Description
Poety. Caring, precise, intelligent, profound—these beautifully crafted poems come out of the poet's flesh and blood literally steaming as if freshly skinned. The book is powerful and spooky and lovely all at the same time.
"I'm writing about it because / I may have stopped believing / it ever existed for me;" W. Nick Hill asks us to be careful and exuberant in our devotions. From the formal elegance of the hexagrams to the free form linguistic celebration of poems like 'Night, The Daily Refuge,' Blue Nocturne is a deeply conscious meditation on the relationship between action and consequence. Like a caravan these poems bear their gifts one page after another toward a truly restorative wisdom."—Gary Lemons
Author Bio
W. Nick Hill, emeritus professor of Spanish and Latin American literature at Fairfield University, was drawn to Port Townsend, Washington, by the poetry of the place. During his tenure he authored numerous scholarly articles on Latin American poetry and theatre and was granted several fellowships and grants, the last being as an NYU Faculty Resource Network Visiting scholar.
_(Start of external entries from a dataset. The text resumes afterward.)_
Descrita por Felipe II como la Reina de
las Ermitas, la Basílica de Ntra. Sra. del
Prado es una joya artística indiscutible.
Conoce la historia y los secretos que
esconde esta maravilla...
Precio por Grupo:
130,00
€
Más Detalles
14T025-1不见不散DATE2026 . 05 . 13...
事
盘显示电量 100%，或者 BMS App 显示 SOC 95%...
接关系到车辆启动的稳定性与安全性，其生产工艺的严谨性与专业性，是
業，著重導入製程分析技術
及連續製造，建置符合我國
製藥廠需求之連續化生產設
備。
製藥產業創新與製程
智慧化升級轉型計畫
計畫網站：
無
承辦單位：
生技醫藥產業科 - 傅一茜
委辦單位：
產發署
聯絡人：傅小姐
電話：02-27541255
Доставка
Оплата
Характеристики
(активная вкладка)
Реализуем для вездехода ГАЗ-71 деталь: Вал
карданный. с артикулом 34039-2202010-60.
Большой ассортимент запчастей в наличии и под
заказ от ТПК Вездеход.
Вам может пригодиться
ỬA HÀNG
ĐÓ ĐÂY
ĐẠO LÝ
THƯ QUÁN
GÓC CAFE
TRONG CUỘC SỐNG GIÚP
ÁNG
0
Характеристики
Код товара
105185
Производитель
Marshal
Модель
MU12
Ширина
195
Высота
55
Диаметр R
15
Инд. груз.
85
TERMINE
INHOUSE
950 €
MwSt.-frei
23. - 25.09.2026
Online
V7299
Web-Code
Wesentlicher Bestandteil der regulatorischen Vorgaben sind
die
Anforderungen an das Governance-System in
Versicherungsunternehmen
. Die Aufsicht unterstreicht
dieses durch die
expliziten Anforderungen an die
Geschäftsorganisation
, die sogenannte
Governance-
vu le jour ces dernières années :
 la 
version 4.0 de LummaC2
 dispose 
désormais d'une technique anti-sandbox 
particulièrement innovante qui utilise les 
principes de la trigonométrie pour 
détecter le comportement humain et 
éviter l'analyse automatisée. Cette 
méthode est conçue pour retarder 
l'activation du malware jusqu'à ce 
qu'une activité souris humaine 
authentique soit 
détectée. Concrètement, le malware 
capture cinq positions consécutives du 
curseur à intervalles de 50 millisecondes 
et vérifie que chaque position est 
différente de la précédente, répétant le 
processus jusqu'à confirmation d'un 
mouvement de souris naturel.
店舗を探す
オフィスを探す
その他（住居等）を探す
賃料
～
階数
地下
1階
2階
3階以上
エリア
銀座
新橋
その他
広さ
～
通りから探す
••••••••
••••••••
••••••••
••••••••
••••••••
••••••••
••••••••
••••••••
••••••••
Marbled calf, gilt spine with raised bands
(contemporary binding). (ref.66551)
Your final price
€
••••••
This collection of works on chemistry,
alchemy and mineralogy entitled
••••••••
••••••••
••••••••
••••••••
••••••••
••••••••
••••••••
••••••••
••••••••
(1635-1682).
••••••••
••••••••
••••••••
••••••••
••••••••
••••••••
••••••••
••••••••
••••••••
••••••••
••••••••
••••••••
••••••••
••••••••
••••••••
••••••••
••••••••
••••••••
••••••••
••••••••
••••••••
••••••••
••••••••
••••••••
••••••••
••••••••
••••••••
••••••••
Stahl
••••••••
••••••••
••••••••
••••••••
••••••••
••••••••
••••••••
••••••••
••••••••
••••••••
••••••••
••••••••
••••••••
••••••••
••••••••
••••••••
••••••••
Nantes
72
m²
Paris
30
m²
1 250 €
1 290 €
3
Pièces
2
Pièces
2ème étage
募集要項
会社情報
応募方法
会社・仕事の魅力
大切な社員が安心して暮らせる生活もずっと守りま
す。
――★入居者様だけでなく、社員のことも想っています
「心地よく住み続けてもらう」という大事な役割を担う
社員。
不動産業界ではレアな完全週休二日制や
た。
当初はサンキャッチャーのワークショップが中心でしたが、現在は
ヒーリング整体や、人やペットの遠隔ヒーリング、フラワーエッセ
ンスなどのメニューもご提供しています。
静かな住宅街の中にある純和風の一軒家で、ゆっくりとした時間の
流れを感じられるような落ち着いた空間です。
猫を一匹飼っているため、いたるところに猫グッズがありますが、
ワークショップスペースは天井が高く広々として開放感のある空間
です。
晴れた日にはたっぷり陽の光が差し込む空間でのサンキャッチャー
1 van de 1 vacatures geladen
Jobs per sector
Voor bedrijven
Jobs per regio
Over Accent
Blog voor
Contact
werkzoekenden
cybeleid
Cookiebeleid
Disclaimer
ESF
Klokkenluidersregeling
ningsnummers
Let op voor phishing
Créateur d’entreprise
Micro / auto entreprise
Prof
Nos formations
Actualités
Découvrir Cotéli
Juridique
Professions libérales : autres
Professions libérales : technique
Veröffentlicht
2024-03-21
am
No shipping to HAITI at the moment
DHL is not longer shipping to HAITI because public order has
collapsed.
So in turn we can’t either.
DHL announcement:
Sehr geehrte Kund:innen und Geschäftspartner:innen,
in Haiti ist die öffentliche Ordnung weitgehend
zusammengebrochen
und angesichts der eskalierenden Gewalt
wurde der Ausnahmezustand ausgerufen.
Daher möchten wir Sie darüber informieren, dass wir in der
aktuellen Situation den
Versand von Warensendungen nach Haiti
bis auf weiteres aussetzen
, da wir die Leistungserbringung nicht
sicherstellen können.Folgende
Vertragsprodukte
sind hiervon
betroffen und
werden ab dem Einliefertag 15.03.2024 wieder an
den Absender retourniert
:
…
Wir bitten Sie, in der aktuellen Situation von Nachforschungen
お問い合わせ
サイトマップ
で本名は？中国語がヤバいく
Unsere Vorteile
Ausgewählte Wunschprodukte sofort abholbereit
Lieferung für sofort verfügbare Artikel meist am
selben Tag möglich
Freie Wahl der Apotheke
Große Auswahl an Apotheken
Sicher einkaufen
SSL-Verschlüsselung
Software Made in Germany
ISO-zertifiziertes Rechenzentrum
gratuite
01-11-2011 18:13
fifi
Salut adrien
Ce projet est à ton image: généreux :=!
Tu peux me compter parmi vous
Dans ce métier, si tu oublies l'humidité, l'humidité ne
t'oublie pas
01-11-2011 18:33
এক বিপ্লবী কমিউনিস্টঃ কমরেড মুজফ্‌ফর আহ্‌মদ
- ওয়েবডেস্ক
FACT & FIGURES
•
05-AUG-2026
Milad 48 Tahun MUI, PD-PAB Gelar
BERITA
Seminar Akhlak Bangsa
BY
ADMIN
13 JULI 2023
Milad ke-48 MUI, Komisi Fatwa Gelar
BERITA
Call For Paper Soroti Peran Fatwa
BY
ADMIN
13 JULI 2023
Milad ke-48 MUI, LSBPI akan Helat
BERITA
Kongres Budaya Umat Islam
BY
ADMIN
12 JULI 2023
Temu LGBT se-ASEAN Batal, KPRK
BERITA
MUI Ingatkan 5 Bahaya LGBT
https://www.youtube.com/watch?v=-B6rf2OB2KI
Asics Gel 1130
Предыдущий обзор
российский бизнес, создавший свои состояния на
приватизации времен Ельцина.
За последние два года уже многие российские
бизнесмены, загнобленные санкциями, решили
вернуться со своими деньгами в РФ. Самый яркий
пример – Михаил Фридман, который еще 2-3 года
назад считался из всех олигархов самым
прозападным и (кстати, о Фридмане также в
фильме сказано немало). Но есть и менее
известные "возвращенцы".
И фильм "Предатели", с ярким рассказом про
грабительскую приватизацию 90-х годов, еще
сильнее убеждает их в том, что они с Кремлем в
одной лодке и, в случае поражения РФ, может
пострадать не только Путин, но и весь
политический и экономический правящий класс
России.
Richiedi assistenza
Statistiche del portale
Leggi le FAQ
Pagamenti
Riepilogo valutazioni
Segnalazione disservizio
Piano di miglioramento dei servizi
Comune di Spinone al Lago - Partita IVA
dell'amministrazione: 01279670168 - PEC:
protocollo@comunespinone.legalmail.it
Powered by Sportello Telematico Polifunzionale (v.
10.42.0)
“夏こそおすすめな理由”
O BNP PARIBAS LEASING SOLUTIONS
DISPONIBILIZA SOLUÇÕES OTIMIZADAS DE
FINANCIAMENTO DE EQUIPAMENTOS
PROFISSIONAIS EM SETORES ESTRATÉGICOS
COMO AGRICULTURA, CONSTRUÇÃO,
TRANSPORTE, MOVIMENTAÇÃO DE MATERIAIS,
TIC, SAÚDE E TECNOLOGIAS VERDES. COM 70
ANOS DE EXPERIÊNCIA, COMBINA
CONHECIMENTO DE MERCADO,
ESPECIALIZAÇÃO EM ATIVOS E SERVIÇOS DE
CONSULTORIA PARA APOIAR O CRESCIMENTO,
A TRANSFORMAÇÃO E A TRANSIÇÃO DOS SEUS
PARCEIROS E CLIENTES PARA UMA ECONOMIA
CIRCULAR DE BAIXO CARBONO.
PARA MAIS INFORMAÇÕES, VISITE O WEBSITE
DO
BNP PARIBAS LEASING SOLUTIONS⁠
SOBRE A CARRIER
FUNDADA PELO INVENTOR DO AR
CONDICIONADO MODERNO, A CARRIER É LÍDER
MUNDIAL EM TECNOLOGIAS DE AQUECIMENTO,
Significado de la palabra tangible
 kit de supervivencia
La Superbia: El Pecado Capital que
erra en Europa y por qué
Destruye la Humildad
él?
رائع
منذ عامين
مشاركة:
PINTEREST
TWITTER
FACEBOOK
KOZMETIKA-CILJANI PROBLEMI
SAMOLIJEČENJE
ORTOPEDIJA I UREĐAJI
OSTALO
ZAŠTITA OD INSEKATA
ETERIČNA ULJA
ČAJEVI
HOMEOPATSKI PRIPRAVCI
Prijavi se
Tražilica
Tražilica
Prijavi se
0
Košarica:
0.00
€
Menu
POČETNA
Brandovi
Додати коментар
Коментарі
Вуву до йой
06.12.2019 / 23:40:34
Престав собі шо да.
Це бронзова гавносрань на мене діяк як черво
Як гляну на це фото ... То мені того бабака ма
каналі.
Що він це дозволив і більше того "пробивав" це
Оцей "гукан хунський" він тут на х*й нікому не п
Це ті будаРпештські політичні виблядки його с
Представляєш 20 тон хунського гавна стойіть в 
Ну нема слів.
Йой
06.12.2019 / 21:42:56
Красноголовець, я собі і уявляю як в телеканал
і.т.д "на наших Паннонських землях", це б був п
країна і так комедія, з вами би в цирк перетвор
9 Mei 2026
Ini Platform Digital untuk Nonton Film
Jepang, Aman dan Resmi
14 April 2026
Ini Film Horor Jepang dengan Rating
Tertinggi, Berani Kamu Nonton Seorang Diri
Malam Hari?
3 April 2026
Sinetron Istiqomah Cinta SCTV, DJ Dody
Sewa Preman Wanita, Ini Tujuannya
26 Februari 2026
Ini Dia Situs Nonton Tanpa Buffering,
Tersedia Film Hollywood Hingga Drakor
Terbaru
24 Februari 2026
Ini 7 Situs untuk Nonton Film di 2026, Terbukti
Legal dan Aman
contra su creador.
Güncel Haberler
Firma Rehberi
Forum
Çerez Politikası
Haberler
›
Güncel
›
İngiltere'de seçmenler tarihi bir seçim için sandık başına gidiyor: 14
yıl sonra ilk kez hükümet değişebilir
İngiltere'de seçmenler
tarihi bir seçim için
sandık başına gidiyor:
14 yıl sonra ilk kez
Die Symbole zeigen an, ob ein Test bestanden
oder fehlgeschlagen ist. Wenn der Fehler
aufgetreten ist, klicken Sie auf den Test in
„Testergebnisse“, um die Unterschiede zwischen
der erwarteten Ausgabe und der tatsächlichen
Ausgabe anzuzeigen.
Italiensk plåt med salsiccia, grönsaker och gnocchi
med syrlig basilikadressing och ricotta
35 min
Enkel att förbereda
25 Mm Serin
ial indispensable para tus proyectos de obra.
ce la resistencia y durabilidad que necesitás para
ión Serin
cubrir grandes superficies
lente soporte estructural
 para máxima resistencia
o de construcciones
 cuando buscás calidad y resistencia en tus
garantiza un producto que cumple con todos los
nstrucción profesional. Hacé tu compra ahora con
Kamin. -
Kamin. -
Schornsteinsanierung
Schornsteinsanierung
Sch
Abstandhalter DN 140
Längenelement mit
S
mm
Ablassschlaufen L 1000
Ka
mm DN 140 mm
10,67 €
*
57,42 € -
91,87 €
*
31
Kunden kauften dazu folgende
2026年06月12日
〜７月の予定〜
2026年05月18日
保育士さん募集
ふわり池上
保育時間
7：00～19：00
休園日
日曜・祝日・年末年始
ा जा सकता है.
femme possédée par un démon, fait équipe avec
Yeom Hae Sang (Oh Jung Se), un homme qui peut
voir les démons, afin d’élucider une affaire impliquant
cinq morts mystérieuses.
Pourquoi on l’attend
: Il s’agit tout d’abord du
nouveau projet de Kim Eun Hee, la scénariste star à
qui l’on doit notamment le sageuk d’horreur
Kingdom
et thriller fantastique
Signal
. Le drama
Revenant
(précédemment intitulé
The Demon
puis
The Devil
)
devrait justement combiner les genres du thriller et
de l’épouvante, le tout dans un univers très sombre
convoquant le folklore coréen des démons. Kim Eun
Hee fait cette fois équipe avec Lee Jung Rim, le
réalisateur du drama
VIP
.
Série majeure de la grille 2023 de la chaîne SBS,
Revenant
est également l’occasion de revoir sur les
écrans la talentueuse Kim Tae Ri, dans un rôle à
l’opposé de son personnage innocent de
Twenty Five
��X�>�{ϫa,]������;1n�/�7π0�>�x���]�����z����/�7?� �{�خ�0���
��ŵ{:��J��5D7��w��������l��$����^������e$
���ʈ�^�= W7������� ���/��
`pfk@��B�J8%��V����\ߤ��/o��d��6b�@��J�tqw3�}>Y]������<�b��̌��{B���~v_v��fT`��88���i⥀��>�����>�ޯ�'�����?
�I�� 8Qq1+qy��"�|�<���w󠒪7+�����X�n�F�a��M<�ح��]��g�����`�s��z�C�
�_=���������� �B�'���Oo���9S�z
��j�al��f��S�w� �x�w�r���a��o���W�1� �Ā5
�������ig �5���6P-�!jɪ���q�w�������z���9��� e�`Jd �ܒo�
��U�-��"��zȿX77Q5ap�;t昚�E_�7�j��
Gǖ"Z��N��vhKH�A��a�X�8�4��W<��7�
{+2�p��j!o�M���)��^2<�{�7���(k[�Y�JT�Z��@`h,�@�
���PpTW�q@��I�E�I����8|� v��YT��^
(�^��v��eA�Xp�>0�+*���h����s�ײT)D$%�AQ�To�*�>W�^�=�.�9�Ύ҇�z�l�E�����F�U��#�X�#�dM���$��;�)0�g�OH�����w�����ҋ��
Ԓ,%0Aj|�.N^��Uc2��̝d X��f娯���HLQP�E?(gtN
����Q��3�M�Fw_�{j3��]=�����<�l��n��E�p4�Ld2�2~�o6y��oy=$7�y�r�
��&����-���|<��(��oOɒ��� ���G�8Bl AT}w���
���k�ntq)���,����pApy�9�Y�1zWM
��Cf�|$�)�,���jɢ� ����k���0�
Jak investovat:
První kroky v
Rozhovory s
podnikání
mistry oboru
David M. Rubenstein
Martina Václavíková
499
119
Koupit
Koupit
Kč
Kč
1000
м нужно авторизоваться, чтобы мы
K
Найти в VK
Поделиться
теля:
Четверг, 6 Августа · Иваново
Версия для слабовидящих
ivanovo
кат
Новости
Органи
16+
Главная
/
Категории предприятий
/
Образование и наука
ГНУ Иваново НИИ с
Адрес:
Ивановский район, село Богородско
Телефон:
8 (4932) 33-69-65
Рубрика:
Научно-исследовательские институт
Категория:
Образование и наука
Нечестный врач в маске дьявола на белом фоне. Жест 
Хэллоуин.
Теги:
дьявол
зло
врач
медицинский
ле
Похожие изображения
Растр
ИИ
Also a translator, Hill's rendering of Biography of a Runaway Slave, as well as two other novels were published by curbstone Press and he has translated many poems for various U.S. reviews and journals. His versions of poems from Mexican poet Jorge Fern ández Granados's Principle of Uncertainty have come out in Literal, eXchanges, and Mid-American Review where the translation chapbook "Constructed on Coincidence" was a feature of the 2010 30th anniversary issue.
The Americas Review, The Bilingual Review, and others have published Hill's bilingual and Spanish-language poems. Mundane Rights/Ritos Mundanos, his bilingual chapbook, was a finalist in the 1997 Sow's Ear Poetry Review chapbook contest.
Hill was the Port Townsend Farmers Market manager for two years and served on its board of directors until 2010. Among the plants in his garden is saffron, the golden spice.